EXTRACT PROVIDED Start Marker

No Pun Included captures what makes this mechanic sing in practice: Knizia "gamified our lizard brains." Because tiles can only face one way, a Z-shaped gap will not always accept the Z-shaped tile when it arrives. The reviewer describes "involuntarily a plan starts forming in your head" only for the next draw to demolish it. This tension between preparation and improvisation is what separates My City from more sedate tile-placers.
Legacy Campaign Structure
My City spans 24 episodes divided into eight chapters, with components and rules sealed in envelopes that open three episodes at a time. As Gaming Rules! explains in its walkthrough of the digital version, new rules layer in progressively: episode one is pure placement, episode two adds scoring for grouped buildings by color, episode three introduces wells with adjacency bonuses, episode four adds mandatory church tiles. The game accumulates rules rather than replacing them, so later episodes carry the full weight of everything that came before.
The catch-up mechanism built into this legacy structure is notable. As Gaming Rules! describes, episode winners must place a rock sticker permanently on their board (a future penalty), while last-place finishers receive tree stickers (bonuses). This compound scoring keeps the campaign competitive. All You Can Board noted that even a bad game barely stings because you move immediately to the next episode: "one of the really fun parts about legacy games is when things are opening and things are changing, well this game just constantly puts you into a new situation."
The My City Experience
Discovery-Driven
The most distinctive thing reviewers describe about playing My City is the feeling of gradual revelation. No Pun Included spends considerable time on this: the early episodes seem deliberately sparse, almost underwhelming, but each new chapter introduces a rule that "seems utterly ludicrous but changes everything I understand about how this game works." That disorientation, followed by the dawning realization that you have adapted and are starting to master the new system, is the core experiential loop.

EXTRACT PROVIDED End Marker

WORK REQUEST:
Copy the stretch of the My City extract from "Legacy Campaign Structure" through "that came before.", word for word.

RECORDS SUPPLIED Start Marker

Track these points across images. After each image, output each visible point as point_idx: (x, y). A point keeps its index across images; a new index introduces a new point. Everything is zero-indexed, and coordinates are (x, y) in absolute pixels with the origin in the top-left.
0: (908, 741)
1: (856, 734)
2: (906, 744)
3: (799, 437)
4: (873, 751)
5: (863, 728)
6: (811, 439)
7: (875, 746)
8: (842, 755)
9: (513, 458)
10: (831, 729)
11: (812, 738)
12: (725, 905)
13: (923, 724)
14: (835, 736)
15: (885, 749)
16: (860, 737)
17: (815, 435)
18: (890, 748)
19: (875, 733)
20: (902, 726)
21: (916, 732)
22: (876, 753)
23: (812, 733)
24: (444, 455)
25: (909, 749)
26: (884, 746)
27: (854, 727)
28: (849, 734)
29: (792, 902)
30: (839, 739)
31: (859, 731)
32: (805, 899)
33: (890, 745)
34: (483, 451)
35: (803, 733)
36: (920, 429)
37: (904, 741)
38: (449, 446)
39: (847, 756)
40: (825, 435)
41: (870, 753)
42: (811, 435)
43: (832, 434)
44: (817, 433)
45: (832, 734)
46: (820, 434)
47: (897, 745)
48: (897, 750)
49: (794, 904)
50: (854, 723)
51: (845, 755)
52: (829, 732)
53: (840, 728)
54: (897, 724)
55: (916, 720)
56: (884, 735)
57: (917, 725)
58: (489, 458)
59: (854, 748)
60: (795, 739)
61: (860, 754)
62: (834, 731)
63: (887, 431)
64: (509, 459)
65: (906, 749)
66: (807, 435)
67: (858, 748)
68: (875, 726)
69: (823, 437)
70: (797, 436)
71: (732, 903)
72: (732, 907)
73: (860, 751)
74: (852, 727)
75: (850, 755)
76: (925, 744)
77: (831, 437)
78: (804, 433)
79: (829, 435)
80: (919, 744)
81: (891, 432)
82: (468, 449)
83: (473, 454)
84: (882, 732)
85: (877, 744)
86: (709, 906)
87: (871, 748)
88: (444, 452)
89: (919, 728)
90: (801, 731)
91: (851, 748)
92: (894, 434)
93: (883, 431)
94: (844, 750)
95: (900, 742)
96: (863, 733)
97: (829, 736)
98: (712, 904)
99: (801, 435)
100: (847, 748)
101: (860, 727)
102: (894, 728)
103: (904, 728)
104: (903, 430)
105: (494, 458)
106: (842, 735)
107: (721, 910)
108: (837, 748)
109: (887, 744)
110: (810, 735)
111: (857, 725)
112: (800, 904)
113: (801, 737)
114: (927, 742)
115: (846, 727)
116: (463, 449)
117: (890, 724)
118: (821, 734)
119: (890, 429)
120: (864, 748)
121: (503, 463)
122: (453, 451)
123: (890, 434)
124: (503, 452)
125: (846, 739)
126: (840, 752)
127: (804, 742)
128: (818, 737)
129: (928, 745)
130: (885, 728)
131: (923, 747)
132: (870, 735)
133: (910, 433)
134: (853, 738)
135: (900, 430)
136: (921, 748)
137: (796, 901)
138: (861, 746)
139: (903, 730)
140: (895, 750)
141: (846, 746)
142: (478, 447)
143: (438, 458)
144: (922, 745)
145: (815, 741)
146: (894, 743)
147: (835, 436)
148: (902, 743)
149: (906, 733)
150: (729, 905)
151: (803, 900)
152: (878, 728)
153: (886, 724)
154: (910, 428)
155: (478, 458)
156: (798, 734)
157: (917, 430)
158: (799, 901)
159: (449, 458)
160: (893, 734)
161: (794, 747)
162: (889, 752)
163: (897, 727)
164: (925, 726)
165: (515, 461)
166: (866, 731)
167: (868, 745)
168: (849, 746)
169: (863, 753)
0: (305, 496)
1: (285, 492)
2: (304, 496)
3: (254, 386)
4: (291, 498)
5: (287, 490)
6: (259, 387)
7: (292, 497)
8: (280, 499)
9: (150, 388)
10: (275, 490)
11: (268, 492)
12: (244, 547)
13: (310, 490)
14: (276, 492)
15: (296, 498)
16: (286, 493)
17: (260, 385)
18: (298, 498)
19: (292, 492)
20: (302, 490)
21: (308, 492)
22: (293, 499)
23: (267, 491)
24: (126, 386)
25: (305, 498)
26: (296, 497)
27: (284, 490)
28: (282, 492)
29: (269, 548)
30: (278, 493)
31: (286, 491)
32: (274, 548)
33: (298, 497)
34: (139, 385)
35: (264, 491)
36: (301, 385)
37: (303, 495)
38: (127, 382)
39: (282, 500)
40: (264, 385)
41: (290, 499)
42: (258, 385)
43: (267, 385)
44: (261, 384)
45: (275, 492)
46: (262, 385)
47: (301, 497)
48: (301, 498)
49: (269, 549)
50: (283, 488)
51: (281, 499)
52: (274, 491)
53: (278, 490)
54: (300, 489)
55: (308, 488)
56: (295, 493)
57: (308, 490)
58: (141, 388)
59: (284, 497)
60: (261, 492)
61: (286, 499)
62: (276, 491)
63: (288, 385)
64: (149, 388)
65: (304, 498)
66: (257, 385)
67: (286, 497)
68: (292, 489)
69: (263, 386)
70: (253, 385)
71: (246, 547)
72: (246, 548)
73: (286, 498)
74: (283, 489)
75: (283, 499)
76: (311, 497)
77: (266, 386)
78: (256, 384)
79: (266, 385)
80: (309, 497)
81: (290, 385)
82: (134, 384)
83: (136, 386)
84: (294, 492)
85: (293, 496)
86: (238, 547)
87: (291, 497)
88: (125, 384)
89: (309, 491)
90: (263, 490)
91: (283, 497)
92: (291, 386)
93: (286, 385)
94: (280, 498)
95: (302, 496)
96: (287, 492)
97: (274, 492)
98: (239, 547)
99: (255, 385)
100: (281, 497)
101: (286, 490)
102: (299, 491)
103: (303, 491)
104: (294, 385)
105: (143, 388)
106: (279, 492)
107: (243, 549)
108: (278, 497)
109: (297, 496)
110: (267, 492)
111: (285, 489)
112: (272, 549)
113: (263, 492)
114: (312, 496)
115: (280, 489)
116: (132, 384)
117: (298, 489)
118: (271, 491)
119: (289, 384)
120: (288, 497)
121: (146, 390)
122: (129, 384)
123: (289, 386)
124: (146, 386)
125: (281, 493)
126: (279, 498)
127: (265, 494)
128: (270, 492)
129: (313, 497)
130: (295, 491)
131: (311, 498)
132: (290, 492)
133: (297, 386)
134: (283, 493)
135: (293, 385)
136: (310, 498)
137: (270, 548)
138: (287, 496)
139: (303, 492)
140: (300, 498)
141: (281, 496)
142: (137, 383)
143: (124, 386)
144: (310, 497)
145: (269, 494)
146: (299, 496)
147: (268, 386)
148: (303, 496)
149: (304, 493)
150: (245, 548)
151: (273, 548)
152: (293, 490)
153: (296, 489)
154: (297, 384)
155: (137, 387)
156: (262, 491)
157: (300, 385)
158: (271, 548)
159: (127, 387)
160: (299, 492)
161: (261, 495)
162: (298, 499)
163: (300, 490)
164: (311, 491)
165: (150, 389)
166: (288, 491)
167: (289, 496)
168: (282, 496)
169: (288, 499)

RECORDS SUPPLIED End Marker
RECORDS SUPPLIED Start Marker

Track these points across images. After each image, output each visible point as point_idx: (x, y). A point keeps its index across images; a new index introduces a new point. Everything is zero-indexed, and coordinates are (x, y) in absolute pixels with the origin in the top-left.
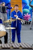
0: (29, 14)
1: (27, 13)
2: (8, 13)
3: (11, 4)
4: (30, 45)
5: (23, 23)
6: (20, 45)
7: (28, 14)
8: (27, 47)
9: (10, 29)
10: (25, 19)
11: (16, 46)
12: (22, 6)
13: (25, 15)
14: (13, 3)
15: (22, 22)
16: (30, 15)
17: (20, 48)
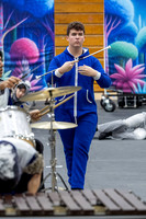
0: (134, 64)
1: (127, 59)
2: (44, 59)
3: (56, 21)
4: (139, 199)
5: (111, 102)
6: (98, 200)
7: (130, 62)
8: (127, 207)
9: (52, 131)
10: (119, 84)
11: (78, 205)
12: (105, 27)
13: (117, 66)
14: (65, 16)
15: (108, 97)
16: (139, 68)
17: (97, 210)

RECORDS SUPPLIED End Marker

OUTPUT:
Legacy Campaign Structure
My City spans 24 episodes divided into eight chapters, with components and rules sealed in envelopes that open three episodes at a time. As Gaming Rules! explains in its walkthrough of the digital version, new rules layer in progressively: episode one is pure placement, episode two adds scoring for grouped buildings by color, episode three introduces wells with adjacency bonuses, episode four adds mandatory church tiles. The game accumulates rules rather than replacing them, so later episodes carry the full weight of everything that came before.